## Task brief
All that is needed is a count of the lines in this data that contain the word "tumor".

═════ Exercise materials

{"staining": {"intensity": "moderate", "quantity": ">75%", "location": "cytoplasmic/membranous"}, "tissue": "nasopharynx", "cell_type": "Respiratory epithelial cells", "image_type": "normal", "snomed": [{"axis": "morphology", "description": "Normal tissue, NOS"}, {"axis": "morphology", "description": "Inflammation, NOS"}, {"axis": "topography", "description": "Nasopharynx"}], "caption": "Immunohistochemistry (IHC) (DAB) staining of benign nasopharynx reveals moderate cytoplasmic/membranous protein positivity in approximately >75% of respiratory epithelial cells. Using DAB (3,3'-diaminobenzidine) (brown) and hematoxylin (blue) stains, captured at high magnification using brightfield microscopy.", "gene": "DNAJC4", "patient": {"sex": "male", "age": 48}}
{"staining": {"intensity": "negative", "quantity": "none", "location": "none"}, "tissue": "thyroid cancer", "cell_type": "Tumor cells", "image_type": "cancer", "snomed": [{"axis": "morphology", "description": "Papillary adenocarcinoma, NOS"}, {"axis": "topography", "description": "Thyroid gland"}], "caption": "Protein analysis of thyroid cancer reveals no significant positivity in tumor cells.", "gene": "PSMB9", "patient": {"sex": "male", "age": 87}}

══════════
═════ Exercise materials

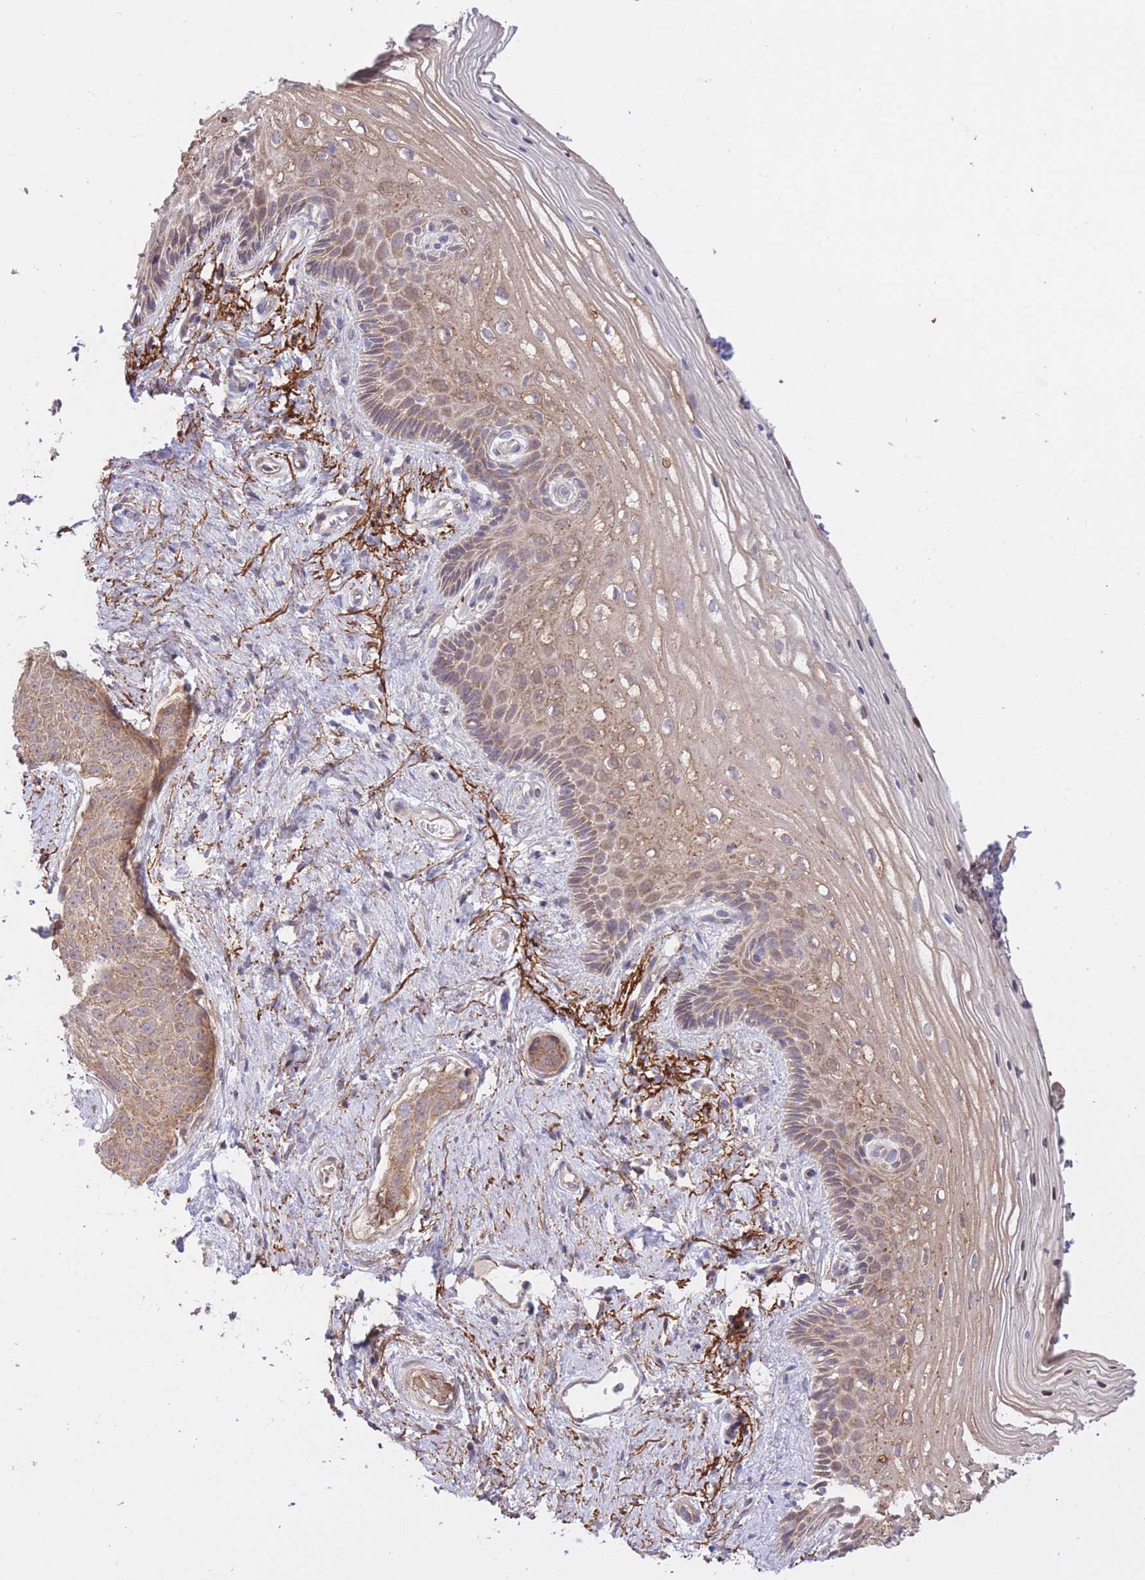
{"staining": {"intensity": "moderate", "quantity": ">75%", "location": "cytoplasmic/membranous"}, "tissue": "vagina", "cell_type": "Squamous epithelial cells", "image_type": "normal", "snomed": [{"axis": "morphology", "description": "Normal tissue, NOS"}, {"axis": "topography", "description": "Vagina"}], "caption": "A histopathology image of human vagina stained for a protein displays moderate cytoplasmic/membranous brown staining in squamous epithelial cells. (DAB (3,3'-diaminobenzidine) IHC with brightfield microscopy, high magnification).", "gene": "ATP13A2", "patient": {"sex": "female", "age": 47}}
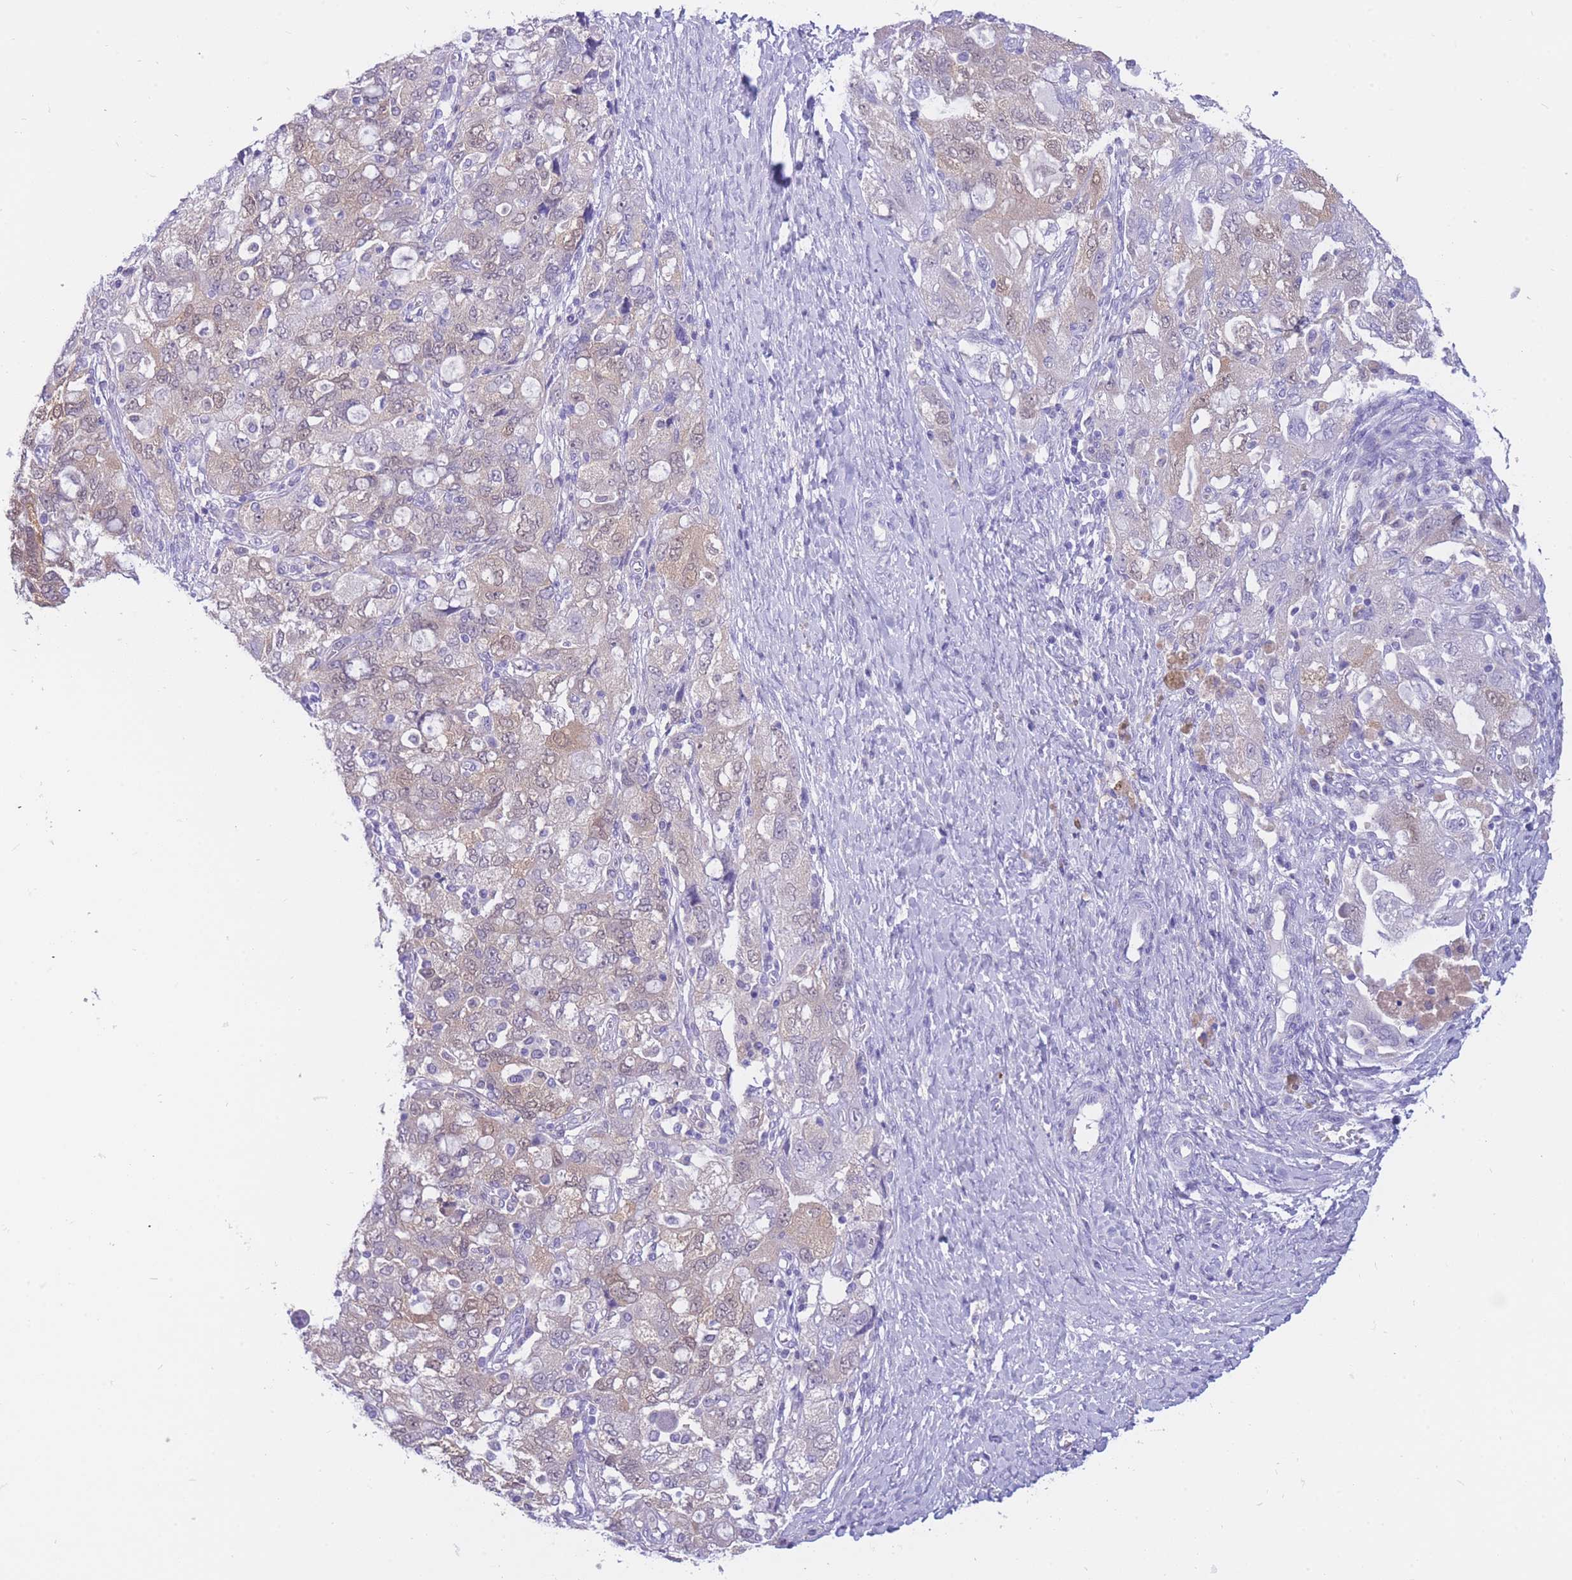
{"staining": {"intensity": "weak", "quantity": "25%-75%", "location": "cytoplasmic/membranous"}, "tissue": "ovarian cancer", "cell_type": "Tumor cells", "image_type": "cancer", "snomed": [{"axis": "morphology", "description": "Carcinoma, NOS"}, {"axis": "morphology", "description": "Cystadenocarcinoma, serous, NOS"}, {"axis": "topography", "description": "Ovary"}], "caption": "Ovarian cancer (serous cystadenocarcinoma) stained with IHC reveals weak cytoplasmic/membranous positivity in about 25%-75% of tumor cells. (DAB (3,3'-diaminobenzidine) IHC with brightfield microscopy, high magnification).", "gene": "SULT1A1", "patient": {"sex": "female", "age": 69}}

══════════
═════ Exercise materials

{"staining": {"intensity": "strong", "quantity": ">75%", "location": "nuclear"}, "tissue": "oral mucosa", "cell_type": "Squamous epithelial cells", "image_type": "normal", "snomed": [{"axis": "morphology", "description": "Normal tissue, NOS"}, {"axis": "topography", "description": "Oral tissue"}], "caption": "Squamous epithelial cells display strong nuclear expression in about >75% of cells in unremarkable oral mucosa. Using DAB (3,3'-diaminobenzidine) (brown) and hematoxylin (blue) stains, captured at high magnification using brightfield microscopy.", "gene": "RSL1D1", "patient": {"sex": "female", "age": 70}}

══════════

## Task answer
2